Первым делом мы осмотрели витрину.
— Били битой или палкой, — изрек с видом знатока Ванечка.
— С чего это ты решил? — взъелась было я, но он показал мне пробой на оставшемся стекле, и я замолчала.
На лежанке мы нашли увесистый камень — им я получила по голове. Сбоку, ближе к затылку у меня набухала шишка. Осматривая зеркало, Ванечка вдруг присвистнул и замолк.
— Ты чего там? — спросила я.
— И как оно не упало… Смотри.
Камень практически разнес низ одного из зеркал вдребезги, осталась лишь тонкая ножка, на которой зеркало все еще продолжало держаться. Но и эта ножка была треснутой.
— Если бы я не прислонил зеркало вплотную к стене еще днем, оно бы упало вниз… — Ванечка не договорил, посмотрел на меня, и я выронила все пачки сигарет, собранные с пола.

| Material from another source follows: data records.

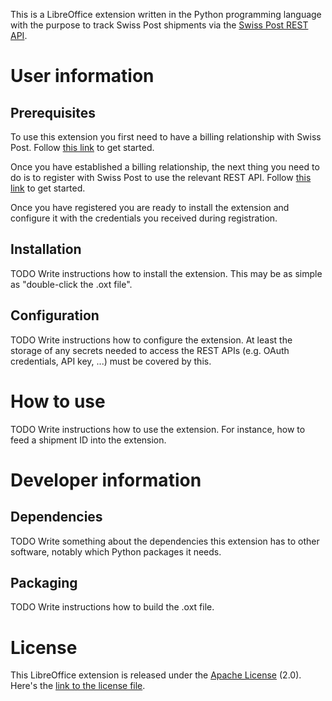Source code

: This is a LibreOffice extension written in the Python programming language with the purpose to track Swiss Post shipments via the [Swiss Post REST API](https://developer.apis.post.ch/ui/home).

# User information

## Prerequisites

To use this extension you first need to have a billing relationship with Swiss Post. Follow [this link](https://www.post.ch/en/business-solutions/become-a-business-customer) to get started.

Once you have established a billing relationship, the next thing you need to do is to register with Swiss Post to use the relevant REST API. Follow [this link](https://developer.apis.post.ch/ui/apis/5cff6ab7-8325-4a05-bf6a-b783256a0552) to get started.

Once you have registered you are ready to install the extension and configure it with the credentials you received during registration.

## Installation

TODO Write instructions how to install the extension. This may be as simple as "double-click the .oxt file".

## Configuration

TODO Write instructions how to configure the extension. At least the storage of any secrets needed to access the REST APIs (e.g. OAuth credentials, API key, ...) must be covered by this.

# How to use

TODO Write instructions how to use the extension. For instance, how to feed a shipment ID into the extension.

# Developer information

## Dependencies

TODO Write something about the dependencies this extension has to other software, notably which Python packages it needs.

## Packaging

TODO Write instructions how to build the .oxt file.

# License

This LibreOffice extension is released under the [Apache License](http://www.apache.org/licenses/LICENSE-2.0) (2.0). Here's the [link to the license file](LICENSE).
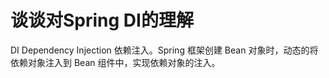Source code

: # 谈谈对Spring DI的理解

DI Dependency Injection 依赖注入。Spring 框架创建 Bean 对象时，动态的将依赖对象注入到 Bean 组件中，实现依赖对象的注入。

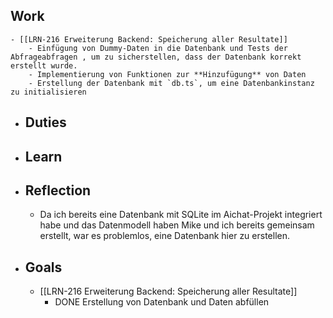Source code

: ## Work
	- [[LRN-216 Erweiterung Backend: Speicherung aller Resultate]]
		- Einfügung von Dummy-Daten in die Datenbank und Tests der Abfrageabfragen , um zu sicherstellen, dass der Datenbank korrekt erstellt wurde.
		- Implementierung von Funktionen zur **Hinzufügung** von Daten
		- Erstellung der Datenbank mit `db.ts`, um eine Datenbankinstanz zu initialisieren
- ## Duties
- ## Learn
- ## Reflection
	- Da ich bereits eine Datenbank mit SQLite im Aichat-Projekt integriert habe und das Datenmodell haben Mike und ich bereits gemeinsam erstellt, war es problemlos, eine Datenbank hier zu erstellen.
- ## Goals
	- [[LRN-216 Erweiterung Backend: Speicherung aller Resultate]]
		- DONE Erstellung von Datenbank und Daten abfüllen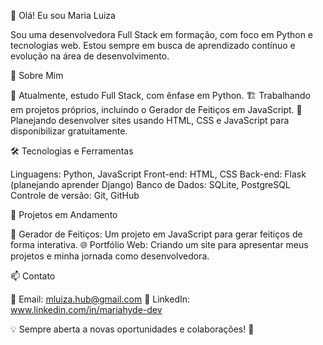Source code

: 👋 Olá! Eu sou Maria Luiza

Sou uma desenvolvedora Full Stack em formação, com foco em Python e tecnologias web. Estou sempre em busca de aprendizado contínuo e evolução na área de desenvolvimento.

🚀 Sobre Mim

🎯 Atualmente, estudo Full Stack, com ênfase em Python.
🏗️ Trabalhando em projetos próprios, incluindo o Gerador de Feitiços em JavaScript.
📌 Planejando desenvolver sites usando HTML, CSS e JavaScript para disponibilizar gratuitamente.

🛠️ Tecnologias e Ferramentas

Linguagens: Python, JavaScript
Front-end: HTML, CSS
Back-end: Flask (planejando aprender Django)
Banco de Dados: SQLite, PostgreSQL
Controle de versão: Git, GitHub


📌 Projetos em Andamento

🌟 Gerador de Feitiços: Um projeto em JavaScript para gerar feitiços de forma interativa.
🌐 Portfólio Web: Criando um site para apresentar meus projetos e minha jornada como desenvolvedora.


📫 Contato

📧 Email: mluiza.hub@gmail.com
💼 LinkedIn: www.linkedin.com/in/mariahyde-dev


💡 Sempre aberta a novas oportunidades e colaborações! 🚀

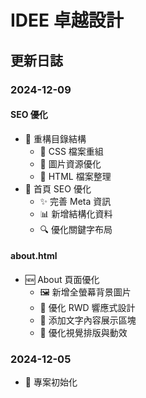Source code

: # IDEE 卓越設計

## 更新日誌

### 2024-12-09
#### SEO 優化
- 🔄 重構目錄結構
  - 📁 CSS 檔案重組
  - 📁 圖片資源優化
  - 📁 HTML 檔案整理
- 🎯 首頁 SEO 優化
  - ✨ 完善 Meta 資訊
  - 📊 新增結構化資料
  - 🔍 優化關鍵字布局

#### about.html
- 🆕 About 頁面優化
  - 🖼 新增全螢幕背景圖片
  - 📱 優化 RWD 響應式設計
  - 💫 添加文字內容展示區塊
  - 🎨 優化視覺排版與動效

### 2024-12-05
- 🚀 專案初始化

После того, как я сама осмотрела зеркало, я села на ящик и долго не могла придти в себя, когда я закуривала, руки тряслись. Лучше уж пусть меня застрелят из пистолета, чем вот так вот отрежет голову… Я представила на одно мгновение, что было бы, если бы зеркало все же упало вниз, и меня заколотило. «Дэмиен» да и только.
До конца смены оставалась уйма времени. Мы прибрали валявшийся по всему ларьку товар. Сложили в пустые ящики большие осколки стекла и зеркал, вытряхнули мелкие осколки из одеял и одежды, подмели. Потом закрыли разбитые витрины щитами и подсчитали убытки. Своровали всего две бутылки водки да несколько пачек сигарет. М-да, у кого-то «горели шланги», а я из-за этого чуть не рассталась с жизнью.
Хозяева снова были недовольны.
— Чего это вы закрыли витрины? Почему не торгуете?
— Так все разбито… Сопрут еще что-нибудь.
— А через дверь, что, нельзя торговать?
Вот уж поистине, жадность человеческая удержу не знает.